His mother, Tracy, a case manager for children with developmental disabilities, and his father, Scott, a mechanical engineer, came to Vermont from Connecticut to try it out 20 years ago and stayed. They brought up A J and his older brother in a log cabin in the woods, where they raise chickens and ducks, including a duck named Bernie, for you know who.

“A typical American family,” his mother said, smiling.

He was in sixth grade when he realized he was meant to be a boy, he said, and came out to the school last year in ninth grade, sending emails to teachers. When he entered Green Mountain in seventh grade, “I was using the female bathroom because, I really don’t know, I was still kind of back and forth about my identity,” Mr. Jackson said. “This year is the year I started using the men’s bathroom, because I already felt like way more comfortable in who I was.”

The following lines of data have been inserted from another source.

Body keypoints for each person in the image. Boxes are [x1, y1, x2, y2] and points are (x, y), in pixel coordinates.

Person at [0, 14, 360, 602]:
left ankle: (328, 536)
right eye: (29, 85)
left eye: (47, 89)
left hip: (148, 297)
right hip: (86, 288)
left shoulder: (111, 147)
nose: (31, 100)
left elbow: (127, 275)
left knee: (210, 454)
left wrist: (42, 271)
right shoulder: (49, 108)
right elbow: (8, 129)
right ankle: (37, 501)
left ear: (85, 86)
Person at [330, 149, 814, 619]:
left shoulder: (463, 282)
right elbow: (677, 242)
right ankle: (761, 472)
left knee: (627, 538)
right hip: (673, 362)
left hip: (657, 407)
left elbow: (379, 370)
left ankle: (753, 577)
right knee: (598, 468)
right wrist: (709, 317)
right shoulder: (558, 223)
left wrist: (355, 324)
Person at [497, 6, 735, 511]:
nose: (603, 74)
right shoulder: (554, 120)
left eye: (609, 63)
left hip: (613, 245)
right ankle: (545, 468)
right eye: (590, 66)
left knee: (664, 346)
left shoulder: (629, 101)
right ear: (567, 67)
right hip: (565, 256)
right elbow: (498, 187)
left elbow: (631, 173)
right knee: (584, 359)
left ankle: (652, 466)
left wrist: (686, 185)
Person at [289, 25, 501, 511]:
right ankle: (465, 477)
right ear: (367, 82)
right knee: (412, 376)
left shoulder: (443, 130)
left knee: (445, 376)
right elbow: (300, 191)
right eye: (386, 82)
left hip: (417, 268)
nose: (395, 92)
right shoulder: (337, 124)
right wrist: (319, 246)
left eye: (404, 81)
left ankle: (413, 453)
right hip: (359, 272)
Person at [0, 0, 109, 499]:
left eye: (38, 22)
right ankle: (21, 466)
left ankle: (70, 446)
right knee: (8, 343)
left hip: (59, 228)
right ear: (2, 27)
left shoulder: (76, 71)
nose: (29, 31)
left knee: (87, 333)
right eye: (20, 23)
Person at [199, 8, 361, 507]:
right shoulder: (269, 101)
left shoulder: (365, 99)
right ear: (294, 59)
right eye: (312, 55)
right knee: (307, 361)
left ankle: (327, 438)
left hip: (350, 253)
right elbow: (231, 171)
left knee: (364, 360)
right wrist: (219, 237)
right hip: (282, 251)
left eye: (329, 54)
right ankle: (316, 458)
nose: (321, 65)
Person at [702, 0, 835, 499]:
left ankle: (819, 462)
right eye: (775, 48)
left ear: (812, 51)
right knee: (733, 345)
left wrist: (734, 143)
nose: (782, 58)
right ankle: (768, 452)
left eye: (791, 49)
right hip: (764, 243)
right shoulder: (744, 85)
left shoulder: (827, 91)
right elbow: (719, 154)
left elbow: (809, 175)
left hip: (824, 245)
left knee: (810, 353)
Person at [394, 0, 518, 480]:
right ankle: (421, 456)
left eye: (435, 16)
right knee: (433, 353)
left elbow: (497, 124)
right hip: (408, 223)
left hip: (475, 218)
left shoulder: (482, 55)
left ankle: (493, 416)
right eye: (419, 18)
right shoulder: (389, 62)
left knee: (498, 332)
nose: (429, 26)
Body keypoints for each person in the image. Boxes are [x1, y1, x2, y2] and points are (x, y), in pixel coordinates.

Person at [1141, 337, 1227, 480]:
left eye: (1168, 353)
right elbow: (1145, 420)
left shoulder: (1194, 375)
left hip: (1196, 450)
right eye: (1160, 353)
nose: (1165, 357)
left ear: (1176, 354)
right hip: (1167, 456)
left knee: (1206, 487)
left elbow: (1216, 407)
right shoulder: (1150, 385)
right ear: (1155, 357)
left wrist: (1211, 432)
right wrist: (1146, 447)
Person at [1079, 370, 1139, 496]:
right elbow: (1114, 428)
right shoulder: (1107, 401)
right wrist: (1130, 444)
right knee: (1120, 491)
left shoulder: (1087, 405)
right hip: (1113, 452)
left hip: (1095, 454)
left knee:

There were practical issues. When he had his period, he wondered if he should revert to the girls’ bathroom, because there was no place to throw away his used tampons. But he had started feeling like an intruder in the girls’ bathroom, and the single bathrooms were so far out of the way it was hard to get to class on time.

So he stuck with the boys’ bathroom.

“I use a stall, and I wait till everybody’s gone to get up and leave,” Mr. Jackson said. “The guys, they look at me like I’m some kind of freak, or they’re concerned or scared.”

The only classmate who talks to him when he sees him in the bathroom is his childhood friend Connor Rose, a leader of the school’s gay-straight alliance.

Mr. Jackson feels safe in the boys’ bathroom at school, he said, whereas in public places, like Dunkin’ Donuts, he is afraid to go to the men’s restroom for fear of being attacked by straight men.